Leave out the pictures and copy each record below exactly.
◇ ◇ ◇ ◇ ◇
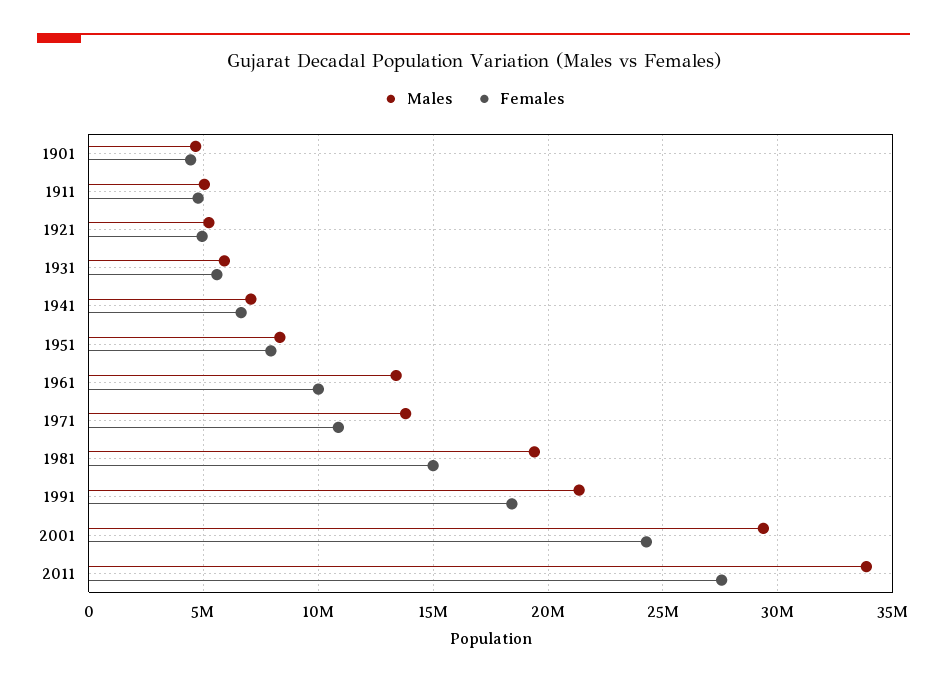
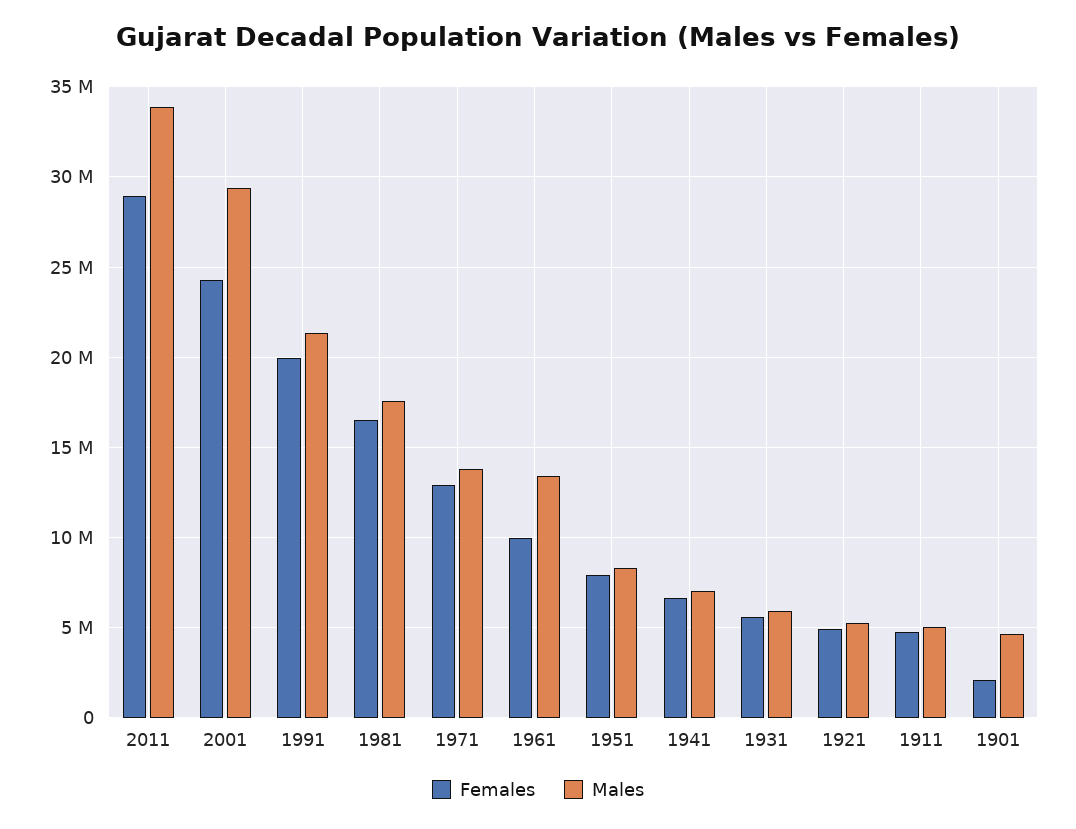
  {
    "Males": {
      "1901": 4500000,
      "1911": 5000000,
      "1921": 5000000,
      "1931": 6000000,
      "1941": 7000000,
      "1951": 8500000,
      "1961": 13500000,
      "1971": 14000000,
-     "1981": 19500000,
+     "1981": 17500000,
      "1991": 21500000,
      "2001": 29500000,
      "2011": 34000000
    },
    "Females": {
-     "1901": 4500000,
+     "1901": 2000000,
      "1911": 5000000,
      "1921": 5000000,
      "1931": 5500000,
      "1941": 6500000,
      "1951": 8000000,
      "1961": 10000000,
-     "1971": 11000000,
+     "1971": 13000000,
-     "1981": 15000000,
+     "1981": 16500000,
-     "1991": 18500000,
+     "1991": 20000000,
      "2001": 24500000,
-     "2011": 27500000
+     "2011": 29000000
    }
  }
◇ ◇ ◇ ◇ ◇
* **Answer area**
  {
    "Males": {
      "1901": 4500000,
      "1911": 5000000,
      "1921": 5000000,
      "1931": 6000000,
      "1941": 7000000,
      "1951": 8500000,
      "1961": 13500000,
      "1971": 14000000,
-     "1981": 19500000,
+     "1981": 17500000,
      "1991": 21500000,
      "2001": 29500000,
      "2011": 34000000
    },
    "Females": {
-     "1901": 4500000,
+     "1901": 2000000,
      "1911": 5000000,
      "1921": 5000000,
      "1931": 5500000,
      "1941": 6500000,
      "1951": 8000000,
      "1961": 10000000,
-     "1971": 11000000,
+     "1971": 13000000,
-     "1981": 15000000,
+     "1981": 16500000,
-     "1991": 18500000,
+     "1991": 20000000,
      "2001": 24500000,
-     "2011": 27500000
+     "2011": 29000000
    }
  }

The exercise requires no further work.